**Problem details:**
Set the pictures aside and write down, exactly as they appear, the lines from the one containing "f_number: 2.2" through the end of the material.

————————

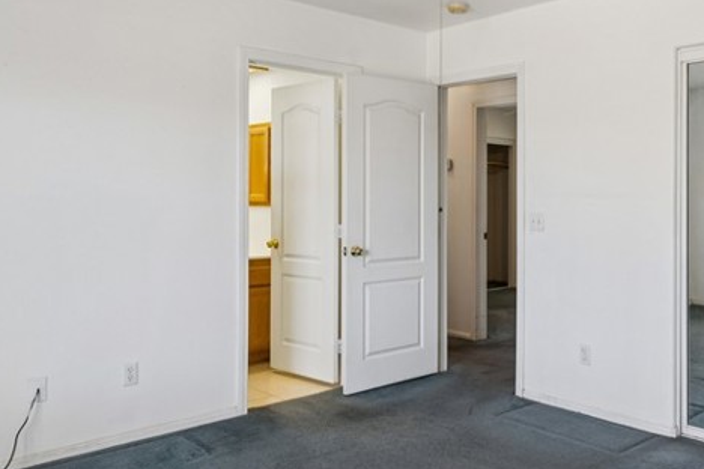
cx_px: 489
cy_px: 206
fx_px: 684
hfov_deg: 53.0
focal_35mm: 35
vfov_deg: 37.8
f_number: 13
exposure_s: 1/2
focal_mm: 16
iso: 100
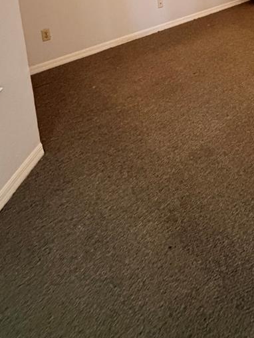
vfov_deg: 42.5
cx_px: 203
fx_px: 323
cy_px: -40
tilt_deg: -6.5
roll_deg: +3.9
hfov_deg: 41.1
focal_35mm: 33
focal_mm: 2.22
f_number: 2.2
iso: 640
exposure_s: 1/60
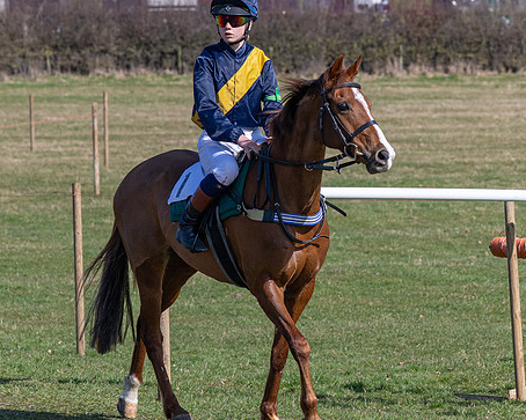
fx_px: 3860
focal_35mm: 248
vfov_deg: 6.2
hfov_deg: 7.8
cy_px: 135
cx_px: 269
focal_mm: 97
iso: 200
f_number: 5
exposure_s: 1/1600
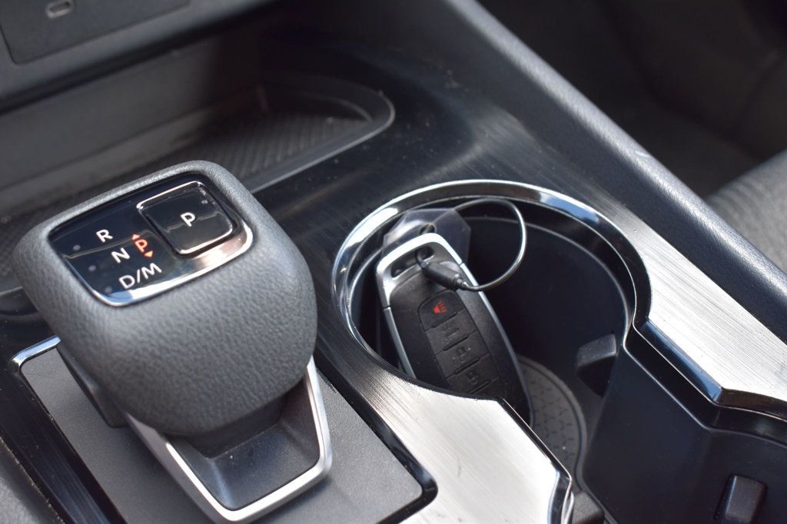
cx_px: 394
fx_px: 1180
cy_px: 262
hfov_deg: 36.9
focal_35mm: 54
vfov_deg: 25.0
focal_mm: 36
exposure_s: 1/40
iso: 400
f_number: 7.1
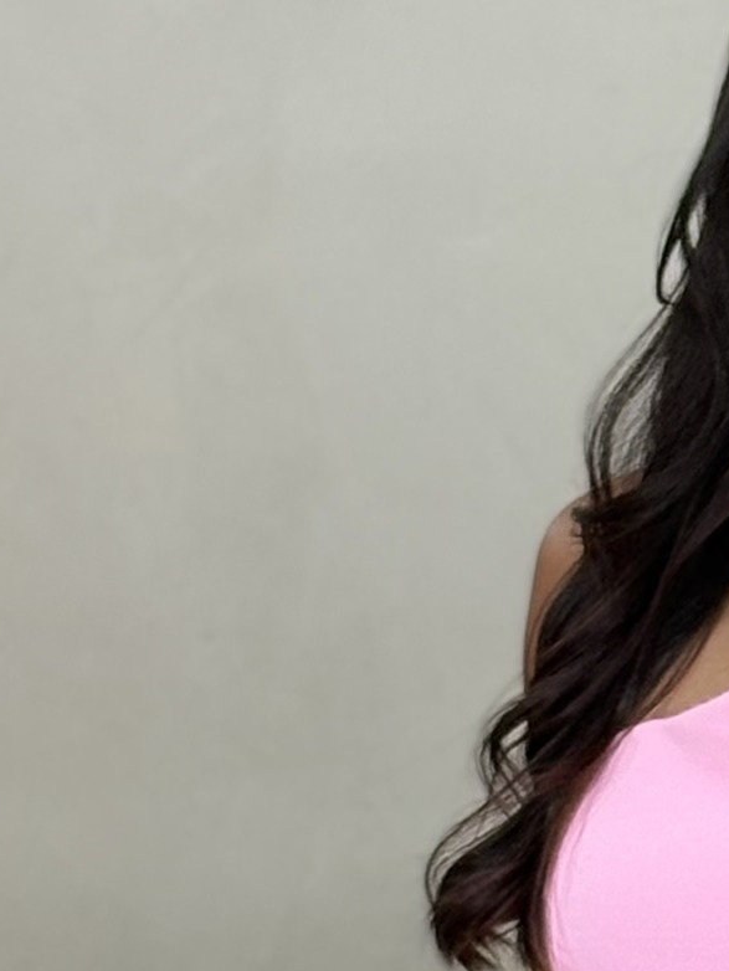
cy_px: 1470
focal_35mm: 268
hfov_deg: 5.5
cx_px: 950
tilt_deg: -6.7
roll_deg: -0.5
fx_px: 7521
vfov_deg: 7.3
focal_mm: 5.96
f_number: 1.6
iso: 40
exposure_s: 1/60
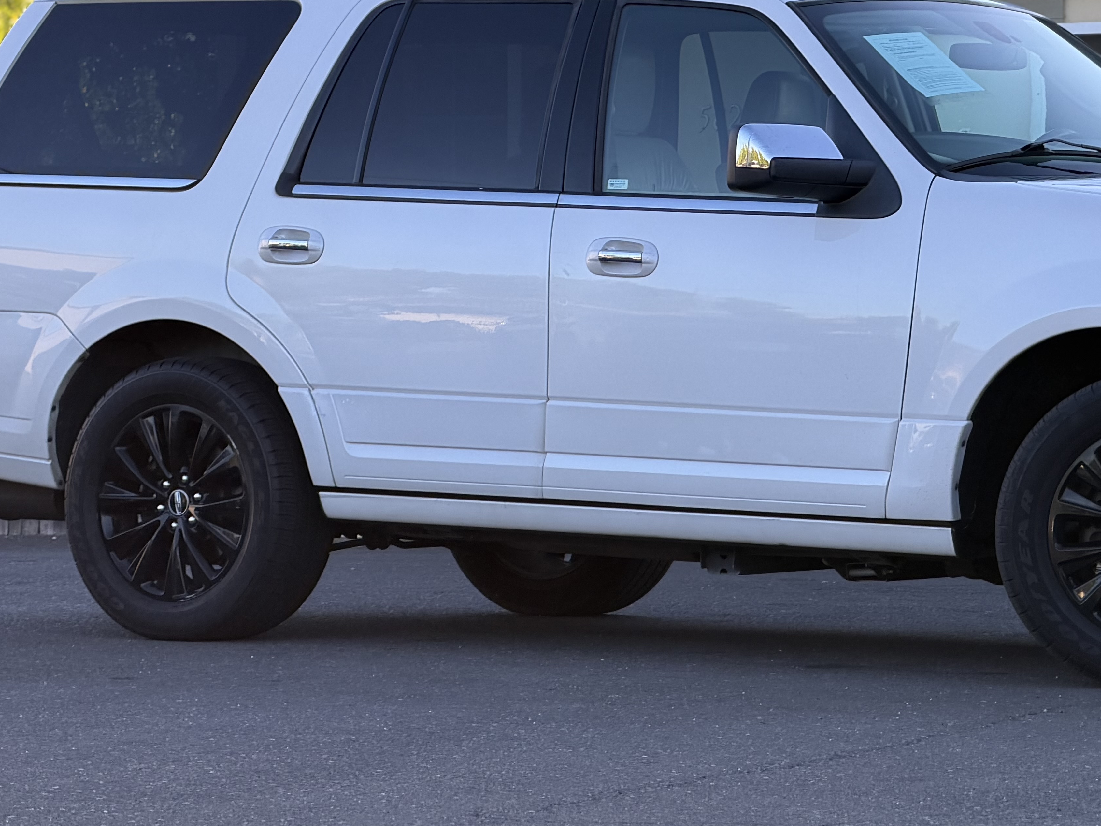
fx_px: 5375
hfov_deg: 11.7
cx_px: 801
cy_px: 167
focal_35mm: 169
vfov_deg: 8.8
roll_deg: +0.0
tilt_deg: +3.0
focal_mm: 16.89
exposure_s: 1/248
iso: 50
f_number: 2.8
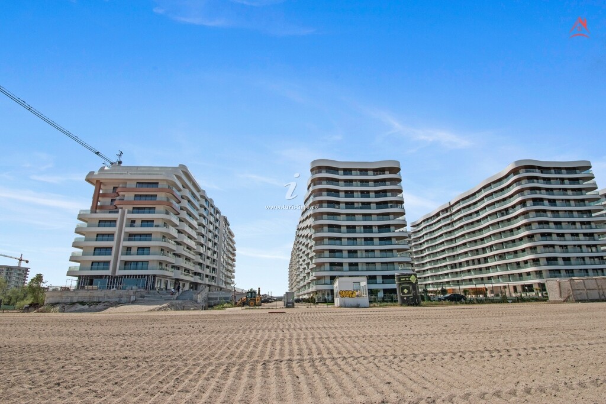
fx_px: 303
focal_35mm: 18
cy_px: 202
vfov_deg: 67.4
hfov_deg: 90.0
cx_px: 303
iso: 400
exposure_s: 1/2000
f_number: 10
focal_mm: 12
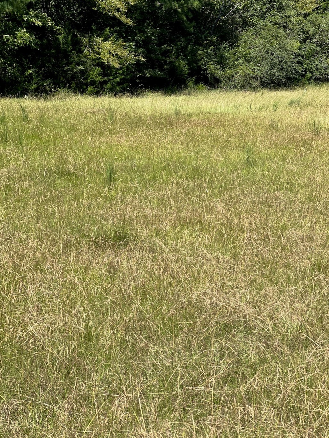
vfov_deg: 22.8
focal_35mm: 86
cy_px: 217
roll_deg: -0.5
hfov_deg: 17.2
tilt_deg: -7.4
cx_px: 169
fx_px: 1090
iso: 32
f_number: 2.8
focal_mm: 9
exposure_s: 1/469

————————

**Written solution:**
f_number: 2.2
iso: 640
exposure_s: 1/60
fx_px: 3860
focal_35mm: 248
vfov_deg: 6.2
hfov_deg: 7.8
cy_px: 135
cx_px: 269
focal_mm: 97
iso: 200
f_number: 5
exposure_s: 1/1600
cx_px: 394
fx_px: 1180
cy_px: 262
hfov_deg: 36.9
focal_35mm: 54
vfov_deg: 25.0
focal_mm: 36
exposure_s: 1/40
iso: 400
f_number: 7.1
cy_px: 1470
focal_35mm: 268
hfov_deg: 5.5
cx_px: 950
tilt_deg: -6.7
roll_deg: -0.5
fx_px: 7521
vfov_deg: 7.3
focal_mm: 5.96
f_number: 1.6
iso: 40
exposure_s: 1/60
fx_px: 5375
hfov_deg: 11.7
cx_px: 801
cy_px: 167
focal_35mm: 169
vfov_deg: 8.8
roll_deg: +0.0
tilt_deg: +3.0
focal_mm: 16.89
exposure_s: 1/248
iso: 50
f_number: 2.8
fx_px: 303
focal_35mm: 18
cy_px: 202
vfov_deg: 67.4
hfov_deg: 90.0
cx_px: 303
iso: 400
exposure_s: 1/2000
f_number: 10
focal_mm: 12
vfov_deg: 22.8
focal_35mm: 86
cy_px: 217
roll_deg: -0.5
hfov_deg: 17.2
tilt_deg: -7.4
cx_px: 169
fx_px: 1090
iso: 32
f_number: 2.8
focal_mm: 9
exposure_s: 1/469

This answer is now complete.